Which one is better from a performance perspective? My guess is the second one since its DFA will have a smaller number of states.
Both of the expressions have the same number of states in the minimal DFA, and their DFAs matches the same "language" (in theoretical sense).
Regardless of the number of states in the DFA, the performance is theoretically the same, since you will traverse through the states deterministically as you feed the input to the automaton.
In practice, there might be difference due to cache miss, which may happen more often when there are more states. However, unless you are working on the regex engine, I can't think of any good reason to spend time doing black-box optimization.
Is there a general purpose programming language whose built-in regex compiler will reduce the given regex into the minimal DFA?
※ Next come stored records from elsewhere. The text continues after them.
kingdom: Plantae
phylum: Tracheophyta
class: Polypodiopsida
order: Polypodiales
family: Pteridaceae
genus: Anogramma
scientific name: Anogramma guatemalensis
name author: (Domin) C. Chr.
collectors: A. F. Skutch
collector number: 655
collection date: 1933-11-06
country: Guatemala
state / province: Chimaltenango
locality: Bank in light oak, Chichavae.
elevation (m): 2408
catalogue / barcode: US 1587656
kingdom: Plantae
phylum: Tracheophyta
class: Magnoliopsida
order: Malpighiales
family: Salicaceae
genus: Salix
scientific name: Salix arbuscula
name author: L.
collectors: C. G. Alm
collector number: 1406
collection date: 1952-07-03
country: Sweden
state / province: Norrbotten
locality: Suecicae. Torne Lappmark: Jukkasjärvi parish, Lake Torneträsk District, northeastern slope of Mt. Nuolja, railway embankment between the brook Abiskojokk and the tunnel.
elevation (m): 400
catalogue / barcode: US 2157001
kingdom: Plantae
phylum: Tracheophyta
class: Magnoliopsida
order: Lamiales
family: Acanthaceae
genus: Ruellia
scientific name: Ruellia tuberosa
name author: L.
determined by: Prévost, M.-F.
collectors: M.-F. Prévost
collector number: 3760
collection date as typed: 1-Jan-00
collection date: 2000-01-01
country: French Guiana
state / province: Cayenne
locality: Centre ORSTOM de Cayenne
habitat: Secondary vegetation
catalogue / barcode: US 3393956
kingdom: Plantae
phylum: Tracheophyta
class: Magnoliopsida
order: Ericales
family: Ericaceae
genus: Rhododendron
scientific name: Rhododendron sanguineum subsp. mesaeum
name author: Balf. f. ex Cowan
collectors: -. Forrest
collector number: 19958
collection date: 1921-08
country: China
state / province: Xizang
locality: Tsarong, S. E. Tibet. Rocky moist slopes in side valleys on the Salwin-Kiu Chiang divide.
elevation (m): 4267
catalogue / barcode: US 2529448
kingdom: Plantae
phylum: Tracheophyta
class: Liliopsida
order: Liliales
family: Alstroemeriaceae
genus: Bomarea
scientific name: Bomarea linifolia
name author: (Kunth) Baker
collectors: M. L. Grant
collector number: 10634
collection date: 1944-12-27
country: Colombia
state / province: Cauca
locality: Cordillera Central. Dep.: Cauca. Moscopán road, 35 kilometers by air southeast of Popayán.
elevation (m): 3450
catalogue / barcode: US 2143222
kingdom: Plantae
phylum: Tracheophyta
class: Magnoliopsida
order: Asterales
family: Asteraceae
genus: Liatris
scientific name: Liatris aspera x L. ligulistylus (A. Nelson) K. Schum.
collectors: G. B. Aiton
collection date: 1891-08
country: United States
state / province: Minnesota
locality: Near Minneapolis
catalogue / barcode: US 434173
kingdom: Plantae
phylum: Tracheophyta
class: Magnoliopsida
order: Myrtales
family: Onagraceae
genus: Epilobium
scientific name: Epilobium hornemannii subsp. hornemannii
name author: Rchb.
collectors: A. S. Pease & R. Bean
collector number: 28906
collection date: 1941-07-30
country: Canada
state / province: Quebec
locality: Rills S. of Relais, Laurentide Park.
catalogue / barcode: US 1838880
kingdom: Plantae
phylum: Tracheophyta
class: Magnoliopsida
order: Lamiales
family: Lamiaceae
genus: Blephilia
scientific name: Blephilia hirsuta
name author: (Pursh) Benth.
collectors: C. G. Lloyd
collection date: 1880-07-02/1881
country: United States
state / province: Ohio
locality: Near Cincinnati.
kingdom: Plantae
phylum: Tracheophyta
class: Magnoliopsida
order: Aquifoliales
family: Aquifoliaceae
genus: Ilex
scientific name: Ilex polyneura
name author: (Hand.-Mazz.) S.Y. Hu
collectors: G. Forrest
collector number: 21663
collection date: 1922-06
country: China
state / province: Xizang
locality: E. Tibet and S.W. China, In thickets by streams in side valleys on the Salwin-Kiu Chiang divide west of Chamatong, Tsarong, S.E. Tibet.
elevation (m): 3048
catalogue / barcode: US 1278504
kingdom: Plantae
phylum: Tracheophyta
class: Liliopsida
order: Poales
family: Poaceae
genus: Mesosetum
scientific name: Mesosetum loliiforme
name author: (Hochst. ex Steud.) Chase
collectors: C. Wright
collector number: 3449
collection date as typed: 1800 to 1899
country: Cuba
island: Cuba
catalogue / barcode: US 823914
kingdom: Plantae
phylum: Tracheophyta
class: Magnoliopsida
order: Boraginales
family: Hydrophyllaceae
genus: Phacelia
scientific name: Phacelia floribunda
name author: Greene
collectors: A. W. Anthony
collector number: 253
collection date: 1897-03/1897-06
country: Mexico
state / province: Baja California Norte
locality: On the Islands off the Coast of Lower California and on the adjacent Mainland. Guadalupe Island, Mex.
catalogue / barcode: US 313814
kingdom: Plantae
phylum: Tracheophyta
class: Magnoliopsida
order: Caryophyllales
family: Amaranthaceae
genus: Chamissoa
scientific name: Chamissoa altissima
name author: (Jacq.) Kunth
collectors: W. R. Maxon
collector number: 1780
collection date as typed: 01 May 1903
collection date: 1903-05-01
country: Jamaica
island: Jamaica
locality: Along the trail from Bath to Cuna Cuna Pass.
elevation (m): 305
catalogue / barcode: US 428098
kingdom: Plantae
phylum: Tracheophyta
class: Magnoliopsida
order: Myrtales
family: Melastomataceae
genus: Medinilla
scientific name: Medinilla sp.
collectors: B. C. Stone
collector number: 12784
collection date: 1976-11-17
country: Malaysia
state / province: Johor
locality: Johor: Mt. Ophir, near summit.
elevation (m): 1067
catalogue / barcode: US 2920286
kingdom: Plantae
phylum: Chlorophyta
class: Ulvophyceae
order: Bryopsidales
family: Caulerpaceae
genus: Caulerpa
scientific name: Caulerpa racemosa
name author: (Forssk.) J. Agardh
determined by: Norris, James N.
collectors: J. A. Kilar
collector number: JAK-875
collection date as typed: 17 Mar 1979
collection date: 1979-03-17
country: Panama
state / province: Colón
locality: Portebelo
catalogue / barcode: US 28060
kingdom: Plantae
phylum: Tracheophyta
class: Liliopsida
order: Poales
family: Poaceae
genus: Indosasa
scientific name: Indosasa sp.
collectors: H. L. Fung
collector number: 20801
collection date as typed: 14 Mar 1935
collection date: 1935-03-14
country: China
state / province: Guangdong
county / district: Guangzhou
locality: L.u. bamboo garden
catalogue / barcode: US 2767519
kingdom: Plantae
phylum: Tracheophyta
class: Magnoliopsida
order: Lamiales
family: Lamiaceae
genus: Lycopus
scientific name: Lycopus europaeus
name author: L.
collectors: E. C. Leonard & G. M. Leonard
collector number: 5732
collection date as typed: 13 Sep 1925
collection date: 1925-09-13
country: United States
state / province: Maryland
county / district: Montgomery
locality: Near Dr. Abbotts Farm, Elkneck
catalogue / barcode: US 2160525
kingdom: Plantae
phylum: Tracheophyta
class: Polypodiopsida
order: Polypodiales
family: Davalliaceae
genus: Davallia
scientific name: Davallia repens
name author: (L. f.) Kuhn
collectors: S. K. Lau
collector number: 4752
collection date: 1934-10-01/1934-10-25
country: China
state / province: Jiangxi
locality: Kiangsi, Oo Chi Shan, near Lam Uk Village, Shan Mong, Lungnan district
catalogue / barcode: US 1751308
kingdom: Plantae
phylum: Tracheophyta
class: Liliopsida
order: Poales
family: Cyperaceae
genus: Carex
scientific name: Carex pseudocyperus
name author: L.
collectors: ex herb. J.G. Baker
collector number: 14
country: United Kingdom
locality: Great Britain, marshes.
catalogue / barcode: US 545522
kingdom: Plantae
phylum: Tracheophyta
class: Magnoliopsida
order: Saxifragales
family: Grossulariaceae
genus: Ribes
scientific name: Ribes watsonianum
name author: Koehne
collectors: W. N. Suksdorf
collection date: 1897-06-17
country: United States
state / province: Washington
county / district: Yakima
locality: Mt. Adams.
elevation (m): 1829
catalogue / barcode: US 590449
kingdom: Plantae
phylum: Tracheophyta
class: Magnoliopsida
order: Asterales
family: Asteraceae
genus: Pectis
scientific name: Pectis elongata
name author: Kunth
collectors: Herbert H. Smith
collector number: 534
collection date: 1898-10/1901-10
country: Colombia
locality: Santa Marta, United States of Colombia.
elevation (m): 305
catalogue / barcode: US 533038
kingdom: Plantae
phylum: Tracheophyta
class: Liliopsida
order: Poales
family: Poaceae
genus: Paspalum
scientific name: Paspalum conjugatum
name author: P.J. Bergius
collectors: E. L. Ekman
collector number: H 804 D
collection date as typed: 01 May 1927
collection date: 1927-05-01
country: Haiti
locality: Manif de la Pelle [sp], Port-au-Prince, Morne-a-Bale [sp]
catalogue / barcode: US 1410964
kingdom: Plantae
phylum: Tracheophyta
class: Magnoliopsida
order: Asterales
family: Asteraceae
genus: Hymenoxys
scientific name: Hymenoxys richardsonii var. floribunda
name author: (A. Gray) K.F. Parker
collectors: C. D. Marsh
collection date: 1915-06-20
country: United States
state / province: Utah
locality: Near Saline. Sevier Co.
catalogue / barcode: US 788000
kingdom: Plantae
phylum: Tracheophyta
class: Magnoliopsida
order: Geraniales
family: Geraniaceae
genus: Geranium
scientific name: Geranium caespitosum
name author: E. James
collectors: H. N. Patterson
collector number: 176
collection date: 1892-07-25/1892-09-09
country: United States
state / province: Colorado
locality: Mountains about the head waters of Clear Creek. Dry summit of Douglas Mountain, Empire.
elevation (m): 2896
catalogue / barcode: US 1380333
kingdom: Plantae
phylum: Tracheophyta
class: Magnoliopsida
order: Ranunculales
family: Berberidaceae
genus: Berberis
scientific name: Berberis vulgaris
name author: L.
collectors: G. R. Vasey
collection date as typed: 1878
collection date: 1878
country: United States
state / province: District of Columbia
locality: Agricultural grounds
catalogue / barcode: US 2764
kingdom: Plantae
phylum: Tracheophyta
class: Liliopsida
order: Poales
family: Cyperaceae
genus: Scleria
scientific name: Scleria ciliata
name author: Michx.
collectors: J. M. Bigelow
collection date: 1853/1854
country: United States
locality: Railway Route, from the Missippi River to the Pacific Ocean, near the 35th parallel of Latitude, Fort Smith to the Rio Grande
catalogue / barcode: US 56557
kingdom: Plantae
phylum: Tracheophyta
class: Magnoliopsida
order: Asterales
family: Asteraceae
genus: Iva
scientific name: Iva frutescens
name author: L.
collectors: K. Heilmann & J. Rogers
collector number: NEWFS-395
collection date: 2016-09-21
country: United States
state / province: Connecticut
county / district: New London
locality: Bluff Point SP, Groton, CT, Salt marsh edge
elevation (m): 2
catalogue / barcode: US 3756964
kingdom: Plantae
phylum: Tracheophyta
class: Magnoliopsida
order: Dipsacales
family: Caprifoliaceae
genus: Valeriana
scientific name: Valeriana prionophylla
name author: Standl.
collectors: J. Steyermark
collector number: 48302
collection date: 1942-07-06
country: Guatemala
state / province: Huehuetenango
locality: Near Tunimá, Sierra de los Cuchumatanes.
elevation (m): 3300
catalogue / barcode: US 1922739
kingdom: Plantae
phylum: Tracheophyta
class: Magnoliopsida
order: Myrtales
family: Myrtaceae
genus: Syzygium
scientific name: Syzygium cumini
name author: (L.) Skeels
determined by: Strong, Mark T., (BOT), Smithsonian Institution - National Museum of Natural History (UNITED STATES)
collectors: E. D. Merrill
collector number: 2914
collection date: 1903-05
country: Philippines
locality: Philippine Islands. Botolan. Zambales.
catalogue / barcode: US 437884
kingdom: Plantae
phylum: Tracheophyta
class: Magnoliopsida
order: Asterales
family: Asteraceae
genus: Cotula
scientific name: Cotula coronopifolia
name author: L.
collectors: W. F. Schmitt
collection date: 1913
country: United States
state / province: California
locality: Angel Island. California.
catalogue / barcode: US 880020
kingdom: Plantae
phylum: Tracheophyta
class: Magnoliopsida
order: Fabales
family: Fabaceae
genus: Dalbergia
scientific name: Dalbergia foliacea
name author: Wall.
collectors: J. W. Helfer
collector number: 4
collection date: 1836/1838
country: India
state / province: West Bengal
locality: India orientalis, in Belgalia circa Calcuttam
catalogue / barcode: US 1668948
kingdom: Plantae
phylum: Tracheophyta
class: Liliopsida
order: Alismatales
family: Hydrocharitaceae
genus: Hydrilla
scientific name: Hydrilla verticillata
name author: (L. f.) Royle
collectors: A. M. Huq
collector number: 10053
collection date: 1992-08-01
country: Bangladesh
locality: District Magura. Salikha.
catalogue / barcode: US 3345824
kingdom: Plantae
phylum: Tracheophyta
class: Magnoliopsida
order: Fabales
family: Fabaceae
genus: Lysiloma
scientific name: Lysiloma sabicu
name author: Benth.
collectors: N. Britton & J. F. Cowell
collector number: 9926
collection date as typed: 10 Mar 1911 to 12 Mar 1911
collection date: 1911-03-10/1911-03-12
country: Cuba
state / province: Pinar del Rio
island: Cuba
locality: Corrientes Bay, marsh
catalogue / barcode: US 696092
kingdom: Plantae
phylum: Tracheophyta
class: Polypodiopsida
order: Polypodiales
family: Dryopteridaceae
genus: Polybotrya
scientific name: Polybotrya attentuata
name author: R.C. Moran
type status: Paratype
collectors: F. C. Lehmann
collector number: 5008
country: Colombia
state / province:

Go (re2) and Haskell has engines that converts regex into DFA. I don't know whether the DFA is minimal or not, though.
Since POSIX ERE doesn't support back-reference (back-reference is different from reference to capturing group in replacement), it is possible to write an engine for POSIX ERE that runs on DFA or efficient NFA-simulation. However, since the standard doesn't mandate such implementation as long as the result is correct (match the left-most longest string), the implementation can exhaustively search for all strings that matches the regex on an NFA backtracking engine.
However, at least GNU egrep seems to implements POSIX ERE with DFA (based on the file name dfa.c
).
For your information, there are 3 approaches to implement a regular expression matching:
- DFA
- NFA-simulation algorithm
- NFA backtracking
For more details, this article (cited in this question) explains:
- For (theoretical) regular expression, there exists efficient NFA simulation algorithm with sub-match tracking (capturing group).
- Why backtracking engine is so prominent (e.g. Java, Python, Perl2, ...)
2: Perl implements a backtracking engine with memoization.
- Backtracking engine may take exponential time on the length of input, while Thompson's NFA simulation algorithm takes O(mn) time where m is the length of the regular expression and n is the length of input.
- The most efficient algorithm to match (ir)regular expression with backreference currently known is backtracking approach. Therefore, some engines decide not to support backreference to increase efficiency in matching.
- Backtracking engines (even with memoization) are slower than Thompson's NFA simulation algorithm.
By the way, re2 engine (mentioned above) includes implementation of DFA-based and NFA-based (efficient simulation) matching algorithm.